The one major feature I feel like is missing is an element of customization. You’ll be able to earn cosmetic alterations and upgrades in the game, but a hallmark of most great mech games is being able to really tweak and modify your weapons, chassis, and other parts. Perhaps those are plans for a future sequel if this does well enough.
And did I mention the environments, buildings, and most structures are all destructible? That helps make battles extra interesting.
Just like any good class-based shooter, winning a match in Archangel: Hellfire is just as much about teamwork as it is individual player skill. Since teams are only 2v2 it means tactics and communication are incredibly important.
Currently there are only two maps and one game mode, so it’s not as varied as I’d like, but as a free update to a previously single player only game it’s substantially better than I’d expected. Compared to the single player Archangel experience it’s almost like a brand new and much better game as a whole.

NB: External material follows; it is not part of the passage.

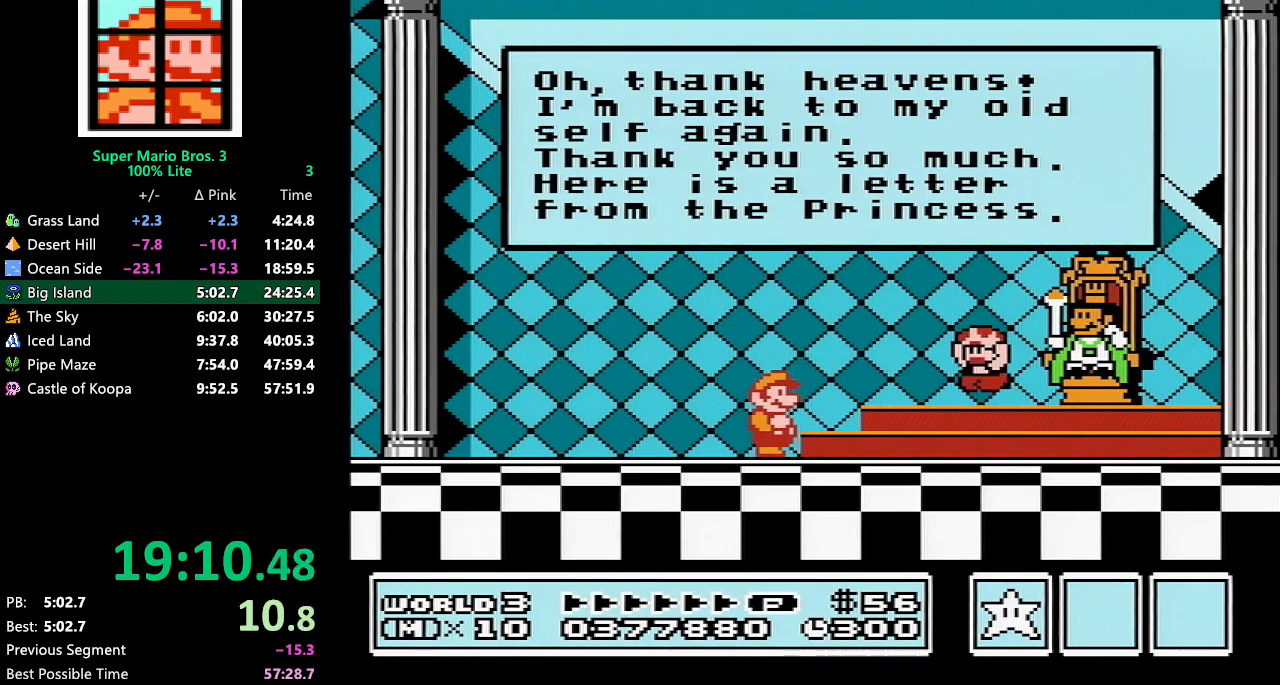
{"buttons": ["A"], "events": [[167, "A", "down"], [350, "A", "up"], [483, "A", "down"]]}
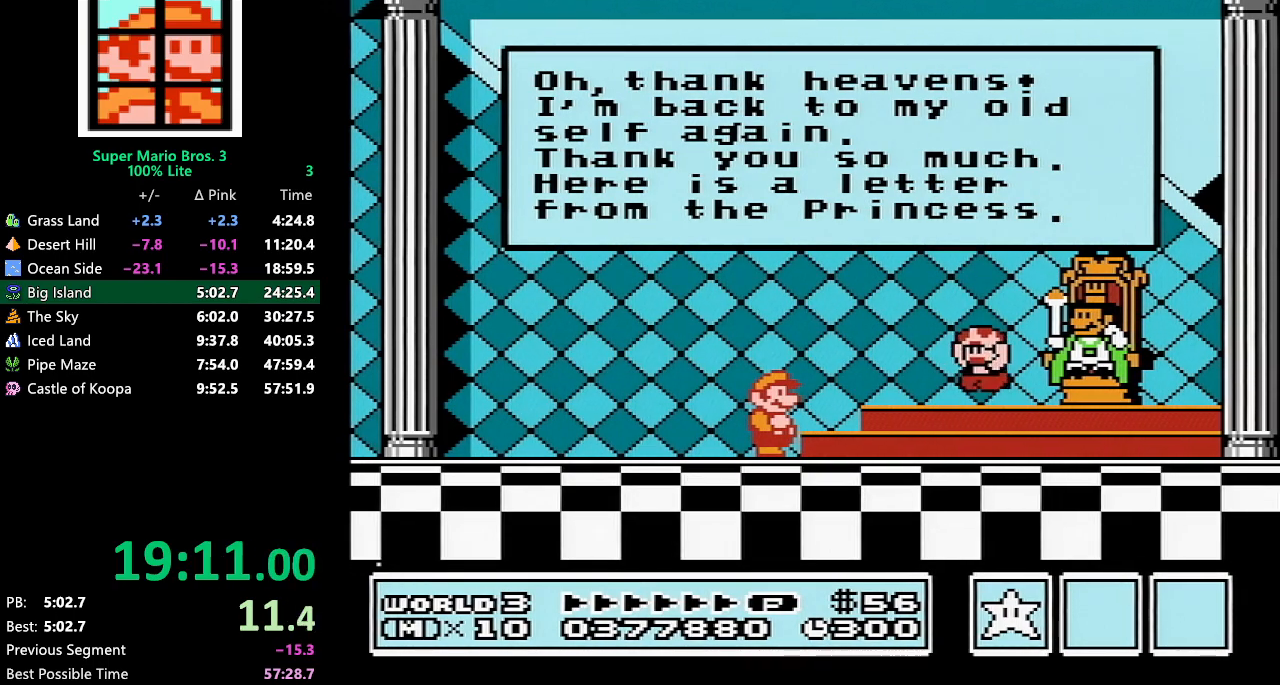
{"buttons": [], "events": [[17, "A", "up"]]}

From here Skydance really has a blank slate in front of them. They appear to be doubling down on the esports angle for the game (watching people pilot mechs in VR is extremely entertaining for viewers) which is a great angle, but hopefully they keep delivering content as well. A third map is planned for after the beta period.
Archangel: Hellfire hits open beta starting today around 10AM PT on Rift and Vive as a free update as long as you own the full Archangel game. When it exits open beta there will be a horde mode for co-op or single player as well, but the beta period is only for team deathmatch matchmaking online.
You can grab Archangel on Oculus Home or Steam to get into the Hellfire beta today. The PSVR version does not have multiplayer support planned at this time due to the lack of touchpads and/or analog sticks on the PS Move controllers.